■ **TASK TO CARRY OUT**
Write out every entry below exactly as it appears. Pictures do not belong in the copy.

■ **DATA SUPPLIED**
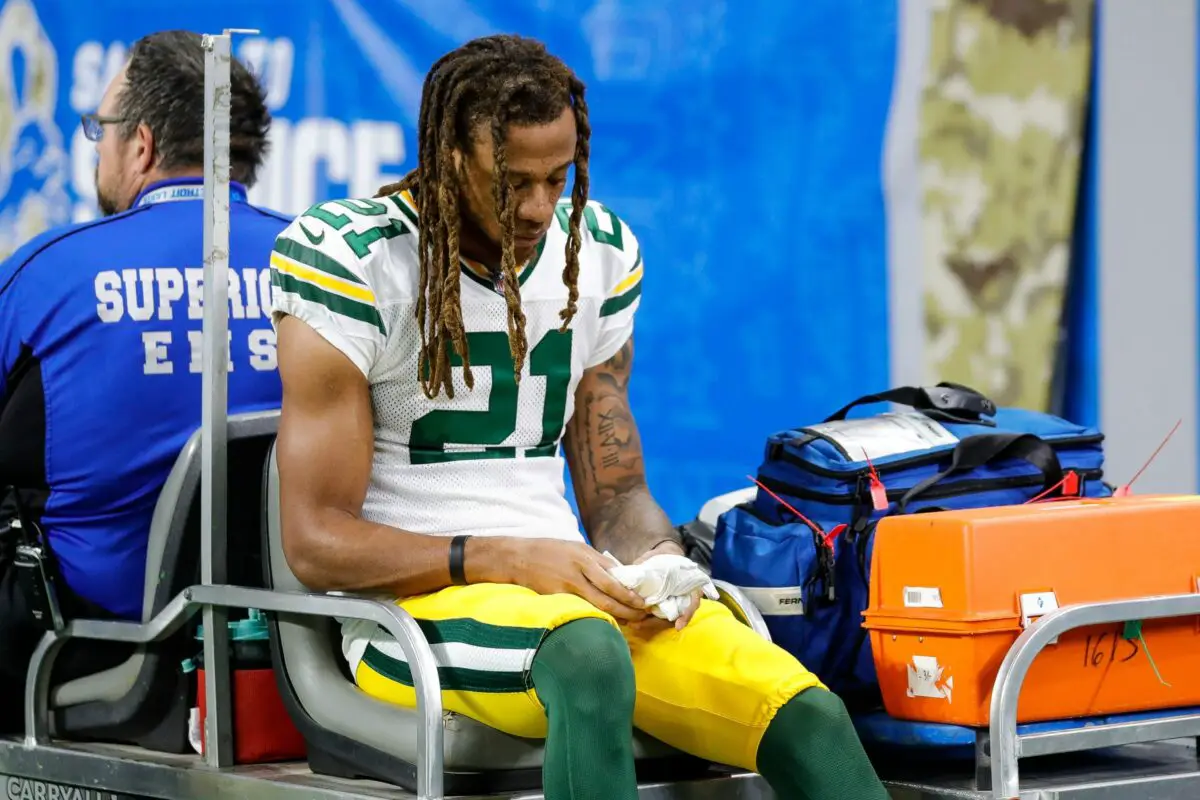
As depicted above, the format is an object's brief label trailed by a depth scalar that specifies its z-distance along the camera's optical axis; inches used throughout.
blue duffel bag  219.0
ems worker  229.6
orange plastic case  193.5
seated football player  177.2
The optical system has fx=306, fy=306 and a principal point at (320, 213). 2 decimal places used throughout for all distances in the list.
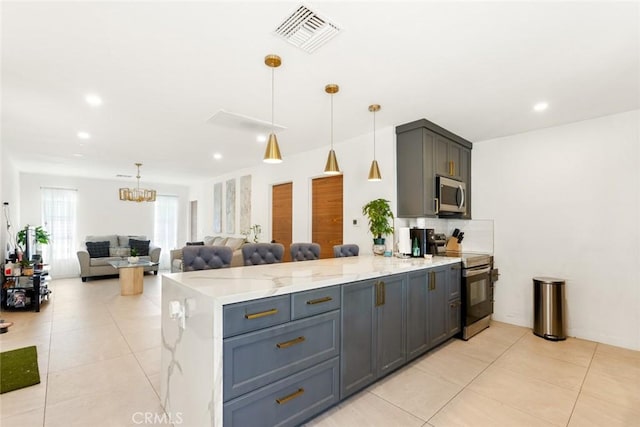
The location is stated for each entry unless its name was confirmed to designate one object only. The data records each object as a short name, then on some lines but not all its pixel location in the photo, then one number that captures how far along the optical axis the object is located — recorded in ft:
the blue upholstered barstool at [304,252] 11.50
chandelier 21.23
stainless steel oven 11.67
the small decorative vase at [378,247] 12.72
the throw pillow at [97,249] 24.48
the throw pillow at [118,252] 25.38
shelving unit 15.24
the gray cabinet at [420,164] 12.30
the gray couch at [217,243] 21.77
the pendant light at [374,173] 11.62
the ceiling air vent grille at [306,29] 6.22
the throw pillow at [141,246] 26.11
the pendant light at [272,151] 8.39
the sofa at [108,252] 23.31
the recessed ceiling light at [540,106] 10.58
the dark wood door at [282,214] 18.93
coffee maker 11.82
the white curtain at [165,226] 30.63
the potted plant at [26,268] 15.65
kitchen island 5.16
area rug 8.15
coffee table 18.65
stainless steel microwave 12.89
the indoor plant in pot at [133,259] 19.82
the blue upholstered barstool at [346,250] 12.41
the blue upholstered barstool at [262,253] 10.30
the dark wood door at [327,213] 15.83
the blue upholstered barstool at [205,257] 8.98
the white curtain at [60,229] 25.32
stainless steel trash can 11.87
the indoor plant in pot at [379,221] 12.72
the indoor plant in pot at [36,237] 19.44
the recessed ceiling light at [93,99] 10.16
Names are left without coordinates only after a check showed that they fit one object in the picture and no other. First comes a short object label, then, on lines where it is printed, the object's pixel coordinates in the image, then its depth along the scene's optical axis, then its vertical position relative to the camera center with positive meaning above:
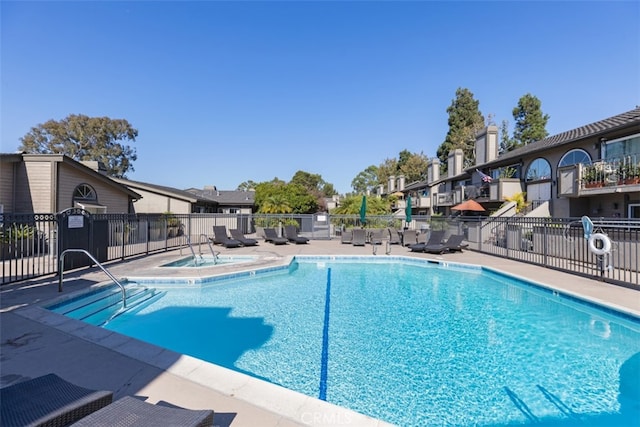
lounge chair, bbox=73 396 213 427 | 1.91 -1.21
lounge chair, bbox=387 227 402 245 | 17.89 -0.86
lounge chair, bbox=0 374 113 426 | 1.91 -1.19
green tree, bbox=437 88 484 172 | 42.94 +13.80
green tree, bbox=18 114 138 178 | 36.41 +9.78
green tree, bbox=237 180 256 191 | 81.12 +9.34
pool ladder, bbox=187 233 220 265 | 12.08 -1.42
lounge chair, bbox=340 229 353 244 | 17.77 -0.85
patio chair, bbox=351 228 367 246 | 16.80 -0.81
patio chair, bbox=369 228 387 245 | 17.27 -0.73
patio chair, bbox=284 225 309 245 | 17.56 -0.81
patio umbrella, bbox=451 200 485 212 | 19.11 +0.96
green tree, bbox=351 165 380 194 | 67.31 +9.27
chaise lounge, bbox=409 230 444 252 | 14.35 -0.87
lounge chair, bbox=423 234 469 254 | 13.65 -1.06
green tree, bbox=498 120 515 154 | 43.41 +11.39
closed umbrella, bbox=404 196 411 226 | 18.14 +0.57
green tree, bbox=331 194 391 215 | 24.77 +1.24
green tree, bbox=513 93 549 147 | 41.06 +13.35
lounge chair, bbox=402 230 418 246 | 16.25 -0.78
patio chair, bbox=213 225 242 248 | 15.61 -0.90
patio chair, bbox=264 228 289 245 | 17.05 -0.89
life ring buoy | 7.98 -0.55
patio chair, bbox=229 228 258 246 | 15.98 -0.87
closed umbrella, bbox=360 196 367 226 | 18.62 +0.57
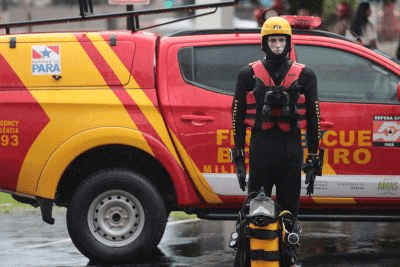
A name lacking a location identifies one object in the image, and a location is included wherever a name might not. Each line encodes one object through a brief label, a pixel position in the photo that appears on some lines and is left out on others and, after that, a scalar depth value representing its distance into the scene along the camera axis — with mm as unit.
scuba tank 10336
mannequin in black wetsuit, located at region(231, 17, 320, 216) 11170
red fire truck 13262
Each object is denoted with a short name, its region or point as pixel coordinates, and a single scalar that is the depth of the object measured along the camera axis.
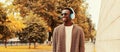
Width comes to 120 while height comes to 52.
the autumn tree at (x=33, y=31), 18.14
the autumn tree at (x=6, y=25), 13.66
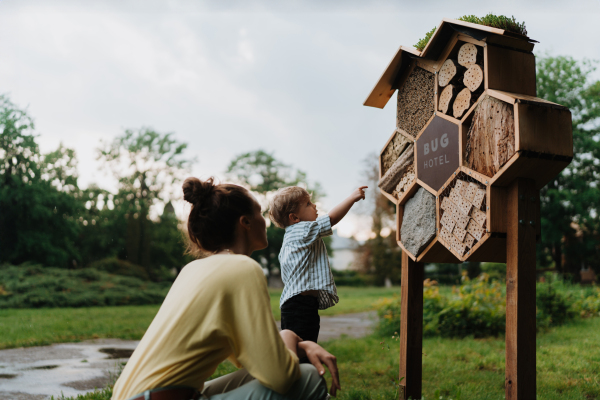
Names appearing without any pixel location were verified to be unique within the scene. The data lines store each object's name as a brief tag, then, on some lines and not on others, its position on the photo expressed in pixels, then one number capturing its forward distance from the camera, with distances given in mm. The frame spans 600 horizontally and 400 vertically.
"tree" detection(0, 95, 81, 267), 13805
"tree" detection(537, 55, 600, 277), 14406
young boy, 2748
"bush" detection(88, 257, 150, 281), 16938
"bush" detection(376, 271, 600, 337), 5887
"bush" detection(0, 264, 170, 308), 11500
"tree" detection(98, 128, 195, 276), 21297
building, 58531
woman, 1383
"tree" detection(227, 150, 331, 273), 29141
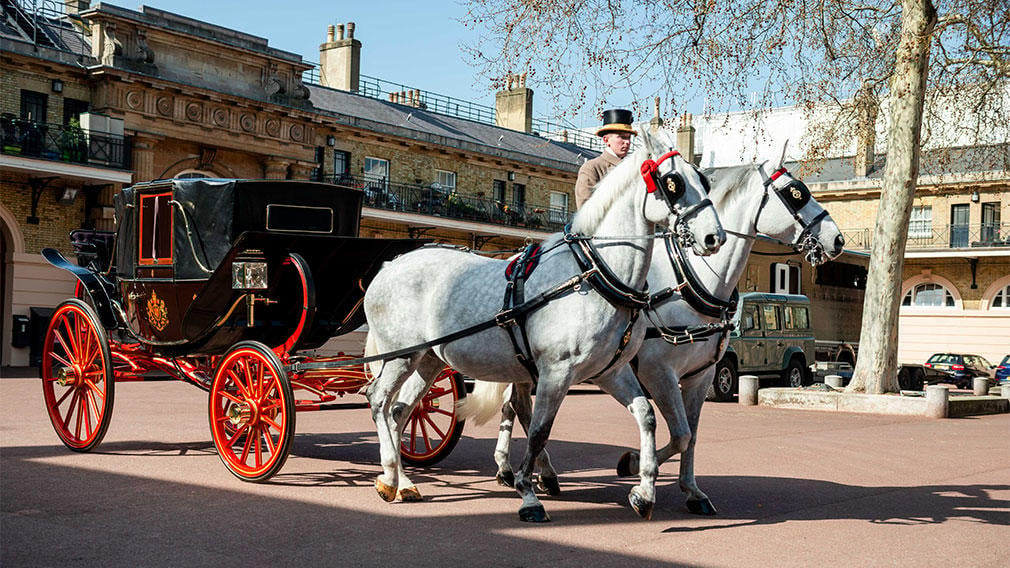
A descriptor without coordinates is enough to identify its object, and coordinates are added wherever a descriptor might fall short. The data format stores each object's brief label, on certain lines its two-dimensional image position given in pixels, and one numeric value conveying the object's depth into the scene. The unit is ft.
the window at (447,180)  130.62
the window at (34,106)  90.17
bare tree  56.34
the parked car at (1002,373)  117.80
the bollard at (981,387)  81.87
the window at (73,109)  93.50
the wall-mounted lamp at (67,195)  91.71
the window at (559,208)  145.28
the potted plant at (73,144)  88.99
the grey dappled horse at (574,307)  21.47
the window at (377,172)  121.60
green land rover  75.20
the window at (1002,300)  150.71
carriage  26.48
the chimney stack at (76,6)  104.78
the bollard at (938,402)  57.57
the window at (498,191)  138.31
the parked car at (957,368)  111.14
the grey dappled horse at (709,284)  23.70
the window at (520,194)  142.00
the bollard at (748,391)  64.64
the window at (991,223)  149.07
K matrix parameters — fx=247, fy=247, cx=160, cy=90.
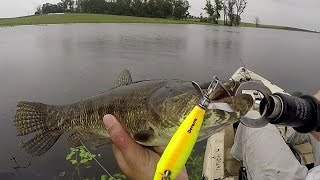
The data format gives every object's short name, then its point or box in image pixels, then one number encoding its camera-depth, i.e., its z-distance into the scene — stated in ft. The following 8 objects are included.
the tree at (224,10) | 233.21
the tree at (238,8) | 238.72
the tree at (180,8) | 235.09
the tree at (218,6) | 229.72
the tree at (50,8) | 275.66
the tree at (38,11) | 284.71
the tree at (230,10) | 233.21
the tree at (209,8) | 230.60
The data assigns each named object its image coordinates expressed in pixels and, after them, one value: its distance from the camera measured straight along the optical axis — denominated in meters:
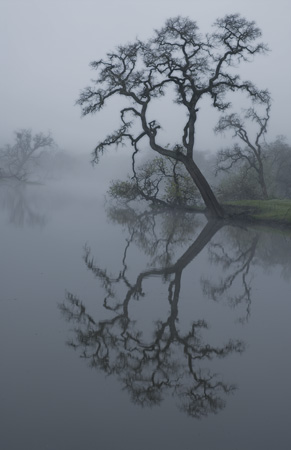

■ **EXPECTED OUTPUT**
As depicted above, the format is an object's brief label trailed by a depth scalar that specifies its z-distance along the camera's optical axis; inches used throughout.
blue duffel bag  219.0
ems worker  229.6
orange plastic case  193.5
seated football player  177.2
The optical system has fx=306, fy=306 and a principal point at (320, 213). 2 decimal places used throughout for all distances in the list.
The location is stated for each entry unless its name was confirmed to designate one object only. The data records each object as a short name, then on some lines but not all its pixel location in the photo, then one number that captures how far along the optical axis the object is located — recorded in ft:
the blue upholstered barstool at [304,252] 11.50
chandelier 21.23
stainless steel oven 11.67
the small decorative vase at [378,247] 12.72
the throw pillow at [97,249] 24.48
the throw pillow at [118,252] 25.38
shelving unit 15.24
the gray cabinet at [420,164] 12.30
the gray couch at [217,243] 21.77
the pendant light at [374,173] 11.62
the ceiling air vent grille at [306,29] 6.22
the throw pillow at [141,246] 26.11
the pendant light at [272,151] 8.39
the sofa at [108,252] 23.31
the recessed ceiling light at [540,106] 10.58
the dark wood door at [282,214] 18.93
coffee maker 11.82
the white curtain at [165,226] 30.63
the potted plant at [26,268] 15.65
kitchen island 5.16
area rug 8.15
coffee table 18.65
stainless steel microwave 12.89
the indoor plant in pot at [133,259] 19.82
the blue upholstered barstool at [346,250] 12.41
the blue upholstered barstool at [262,253] 10.30
the dark wood door at [327,213] 15.83
the blue upholstered barstool at [205,257] 8.98
the white curtain at [60,229] 25.32
stainless steel trash can 11.87
the indoor plant in pot at [379,221] 12.72
the indoor plant in pot at [36,237] 19.44
the recessed ceiling light at [93,99] 10.16
Names are left without coordinates only after a check showed that they fit one object in the picture and no other. First comes a short object label, then, on lines where it is printed, the object's pixel coordinates in the image, then its depth along the scene's optical axis, then its vertical position relative to the camera center with positive meaning above:
lounge chair, bbox=73 396 213 427 | 1.91 -1.21
lounge chair, bbox=387 227 402 245 | 17.89 -0.86
lounge chair, bbox=0 374 113 426 | 1.91 -1.19
green tree, bbox=437 88 484 172 | 42.94 +13.80
green tree, bbox=18 114 138 178 | 36.41 +9.78
green tree, bbox=237 180 256 191 | 81.12 +9.34
pool ladder, bbox=187 233 220 265 | 12.08 -1.42
lounge chair, bbox=340 229 353 244 | 17.77 -0.85
patio chair, bbox=351 228 367 246 | 16.80 -0.81
patio chair, bbox=369 228 387 245 | 17.27 -0.73
patio chair, bbox=284 225 309 245 | 17.56 -0.81
patio umbrella, bbox=451 200 485 212 | 19.11 +0.96
green tree, bbox=351 165 380 194 | 67.31 +9.27
chaise lounge, bbox=409 230 444 252 | 14.35 -0.87
lounge chair, bbox=423 234 469 254 | 13.65 -1.06
green tree, bbox=498 120 515 154 | 43.41 +11.39
closed umbrella, bbox=404 196 411 226 | 18.14 +0.57
green tree, bbox=331 194 391 215 | 24.77 +1.24
green tree, bbox=513 93 549 147 | 41.06 +13.35
lounge chair, bbox=402 230 418 246 | 16.25 -0.78
patio chair, bbox=213 225 242 248 | 15.61 -0.90
patio chair, bbox=264 228 289 245 | 17.05 -0.89
life ring buoy | 7.98 -0.55
patio chair, bbox=229 228 258 246 | 15.98 -0.87
closed umbrella, bbox=360 196 367 226 | 18.62 +0.57
A name lacking a location identifies one object in the image, and a location is included wherever a name might not. Each line encodes one object through a brief label, a pixel position in the photo that appears on some lines and is left out on others and, after that, a scalar depth value representing its distance into the scene along the camera axis — with mm as unit.
scuba tank 10336
mannequin in black wetsuit, located at region(231, 17, 320, 216) 11170
red fire truck 13262
Each object is denoted with a short name, its region or point as pixel coordinates, and a single scalar that is the depth of the object measured along the camera axis.
Width comes to 120 while height comes to 52.
the autumn tree at (x=33, y=31), 18.14
the autumn tree at (x=6, y=25), 13.66
Names appearing without any pixel location were verified to be unique within the scene. The data lines store each object's name as a brief tag, then, on some lines and not on others, its position on the photo expressed in pixels, then one number capturing its forward distance from the camera, with distances given in mm. The frame spans 600 horizontally and 400 vertically.
"tree" detection(0, 95, 81, 267), 13805
"tree" detection(537, 55, 600, 277), 14406
young boy, 2748
"bush" detection(88, 257, 150, 281), 16938
"bush" detection(376, 271, 600, 337), 5887
"bush" detection(0, 264, 170, 308), 11500
"tree" detection(98, 128, 195, 276), 21297
building, 58531
woman, 1383
"tree" detection(227, 150, 331, 273), 29141
A descriptor without coordinates is enough to identify its object, and coordinates are added wherever a descriptor might fall short. The data format stores each object's brief label, on certain lines its two-dimensional image position given in pixels, and one numeric value conveying the object's depth into the scene. The unit is ft.
the window at (447,180)  130.62
the window at (34,106)  90.17
bare tree  56.34
the parked car at (1002,373)  117.80
the bollard at (981,387)  81.87
the window at (73,109)  93.50
the wall-mounted lamp at (67,195)  91.71
the window at (559,208)  145.28
the potted plant at (73,144)  88.99
the grey dappled horse at (574,307)  21.47
the window at (377,172)  121.60
green land rover  75.20
the window at (1002,300)  150.71
carriage  26.48
the chimney stack at (76,6)  104.78
the bollard at (938,402)  57.57
the window at (498,191)  138.31
the parked car at (957,368)  111.14
the grey dappled horse at (709,284)  23.70
the window at (520,194)  142.00
the bollard at (748,391)  64.64
the window at (991,223)  149.07
K matrix parameters — fx=247, fy=247, cx=160, cy=90.
The data format gives every object's short name, then its point or box in image pixels, then one number encoding its camera-depth, i.e., its z-distance into the scene — stated in ft. The following 8 objects are included.
the tree at (224,10) | 233.21
the tree at (238,8) | 238.72
the tree at (180,8) | 235.09
the tree at (218,6) | 229.72
the tree at (50,8) | 275.66
the tree at (38,11) | 284.71
the tree at (230,10) | 233.21
the tree at (209,8) | 230.60
The data assigns each named object its image coordinates expressed in pixels and, after them, one value: its distance from the camera measured straight along the optical axis — denominated in meters:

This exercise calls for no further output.